*** Selected excerpt Section Begins ***

# Freebsd DNS cannot ping from windows client



## hongfxhp (Nov 24, 2021)

Dear Everyone, Could everyone can help me?
I setup 2 DNS server with uvproxy0 (172.26.201.23) and uvproxy1(172.26.201.24). and on client I setup 2 dns but cannot ping uvproxy1 or uvproxy0 only ping IP is ok.

could evryone advise how to solve problem .

thank you


----------



## SirDice (Nov 24, 2021)

hongfxhp said:


> on client I setup 2 dns but cannot ping uvproxy1 or uvproxy0 only ping IP is ok.


Using short names means you need to configure `search` or `domain` in /etc/resolv.conf. If that's not configured correctly you will need to use the FQDN (Fully Qualified Domain Name), in other words `uvproxy0.mydomain.tld` instead of just `uvproxy0`. You can also use the drill(1) command to check if the DNS servers are working from the client. Something like `drill @172.26.201.23 www.google.com` for example.


----------



## hongfxhp (Nov 25, 2021)

SirDice said:


> Using short names means you need to configure `search` or `domain` in /etc/resolv.conf. If that's not configured correctly you will need to use the FQDN (Fully Qualified Domain Name), in other words `uvproxy0.mydomain.tld` instead of just `uvproxy0`. You can also use the drill(1) command to check if the DNS servers are working from the client. Something like `drill @172.26.201.23 www.google.com` for example.


in /etc/resolv.conf i config domain and seacrh as below
domain unxys.co.jp
nameserver 192.168.201.134
nameserver 172.26.201.23
nameserver 172.26.201.24
search unxys.co.jp




But when I set DnS in Windows is 172.26.201.24 and 172.26.201.23 cannot ping uvproxy0 and uvproxy1.
Pls help to solve problem.
Thank you


----------



## Max212 (Nov 25, 2021)

> in /etc/resolv.conf i config domain and seacrh as below
> domain unxys.co.jp
> nameserver 192.168.201.134
> nameserver 172.26.201.23
> ...




When you use static IP address in windows environment and computer is not domain joined, you have to set DNS suffix.
You can set it on network card or system wide (Primary Dns Suffix).

In your case for test, you can set it on network card.
On network card settings, that you are showing, click Advanced button, select DNS tab and add your dns suffix (unxys.co.jp) in: DNS suffix for this connection.


----------



## hongfxhp (Nov 26, 2021)

Max212 said:


> When you use static IP address in windows environment and computer is not domain joined, you have to set DNS suffix.
> You can set it on network card or system wide (Primary Dns Suffix).
> 
> In your case for test, you can set it on network card.
> On network card settings, that you are showing, click Advanced button, select DNS tab and add your dns suffix (unxys.co.jp) in: DNS suffix for this connection.


thank for reply i set already but i think may be problem from named.config file. I will test and let you result.


----------

*** Selected excerpt Section Ends ***
*** Study material Section Begins ***

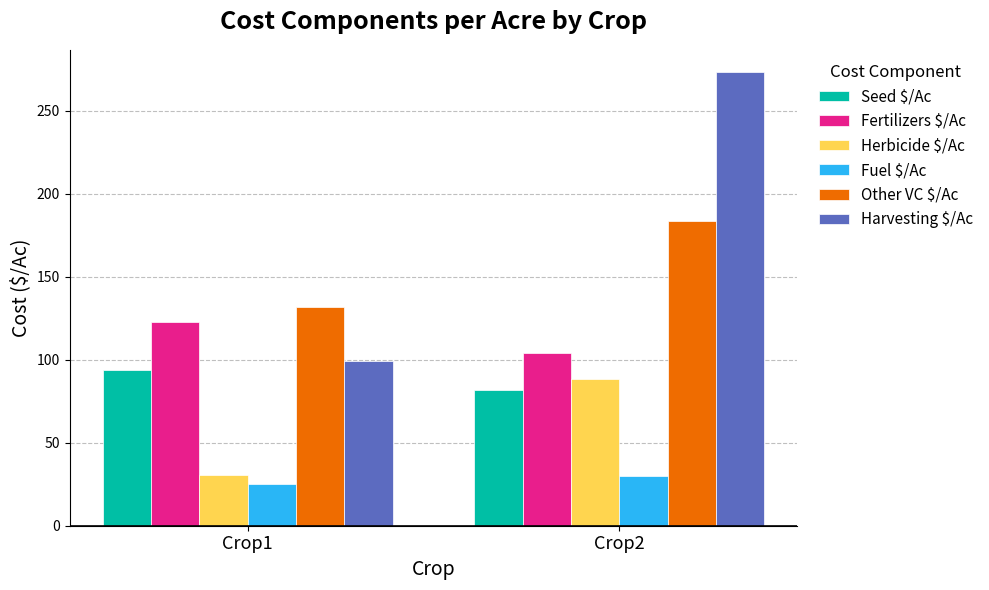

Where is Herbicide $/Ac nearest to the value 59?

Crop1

*** Study material Section Ends ***
*** Study material Section Begins ***

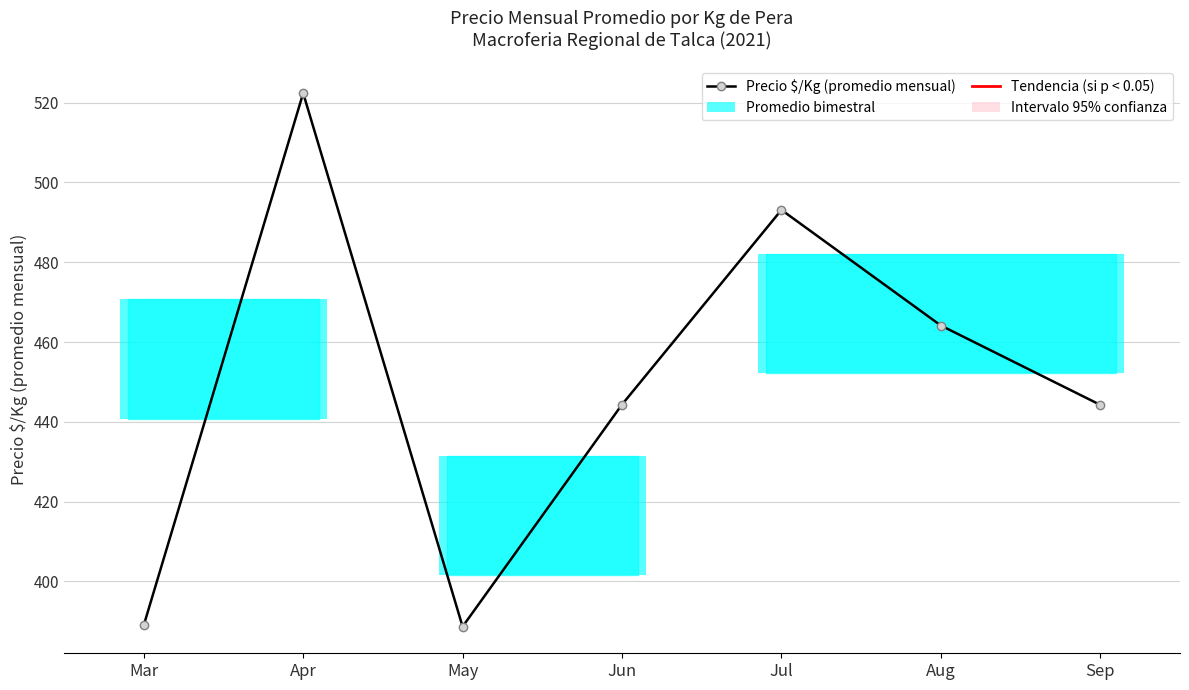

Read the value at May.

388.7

*** Study material Section Ends ***

- What is expected
Rewrite the stretch of the forum thread on FreeBSD DNS from "I setup 2 DNS server" through "SirDice (Nov 24, 2021)", renaming "uvproxy1" to "dnsproxy1" wherever it occurs.

- Your response
I setup 2 DNS server with uvproxy0 (172.26.201.23) and dnsproxy1(172.26.201.24). and on client I setup 2 dns but cannot ping dnsproxy1 or uvproxy0 only ping IP is ok.

could evryone advise how to solve problem .

thank you


----------



## SirDice (Nov 24, 2021)